● **WORK REQUIRED**: Exactly the lines from the beginning of the material to the line with "- Group and" are to be repeated, both ends included.

=== Section Start ===

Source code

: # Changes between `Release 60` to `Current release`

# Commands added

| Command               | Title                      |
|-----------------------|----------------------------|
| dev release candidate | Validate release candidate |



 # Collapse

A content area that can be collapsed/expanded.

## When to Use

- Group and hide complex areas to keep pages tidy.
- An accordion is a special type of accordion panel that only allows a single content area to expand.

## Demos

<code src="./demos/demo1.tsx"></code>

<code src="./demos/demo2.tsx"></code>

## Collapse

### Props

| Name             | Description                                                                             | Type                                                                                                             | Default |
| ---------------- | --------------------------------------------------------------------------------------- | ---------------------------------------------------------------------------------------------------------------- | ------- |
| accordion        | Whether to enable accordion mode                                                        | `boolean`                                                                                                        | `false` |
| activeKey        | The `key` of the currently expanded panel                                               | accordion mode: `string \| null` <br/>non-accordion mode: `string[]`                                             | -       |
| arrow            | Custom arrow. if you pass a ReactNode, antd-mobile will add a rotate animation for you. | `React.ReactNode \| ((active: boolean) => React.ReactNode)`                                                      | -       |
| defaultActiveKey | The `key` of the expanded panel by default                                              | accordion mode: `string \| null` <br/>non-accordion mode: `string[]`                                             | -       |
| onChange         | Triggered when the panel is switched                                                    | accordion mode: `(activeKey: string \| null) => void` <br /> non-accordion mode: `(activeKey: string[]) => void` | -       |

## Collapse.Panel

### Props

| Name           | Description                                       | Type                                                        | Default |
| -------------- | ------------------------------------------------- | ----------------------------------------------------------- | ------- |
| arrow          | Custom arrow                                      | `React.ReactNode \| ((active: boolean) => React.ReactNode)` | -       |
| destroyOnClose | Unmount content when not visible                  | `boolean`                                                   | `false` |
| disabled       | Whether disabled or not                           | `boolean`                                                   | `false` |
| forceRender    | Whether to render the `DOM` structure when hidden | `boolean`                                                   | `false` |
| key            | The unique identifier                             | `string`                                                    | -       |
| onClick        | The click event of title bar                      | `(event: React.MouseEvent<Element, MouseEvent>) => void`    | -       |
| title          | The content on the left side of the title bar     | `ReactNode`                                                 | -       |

=== Section End ===

● **REPLY TO THE TASK**:
Source code

: # Changes between `Release 60` to `Current release`

# Commands added

| Command               | Title                      |
|-----------------------|----------------------------|
| dev release candidate | Validate release candidate |



 # Collapse

A content area that can be collapsed/expanded.

## When to Use

- Group and hide complex areas to keep pages tidy.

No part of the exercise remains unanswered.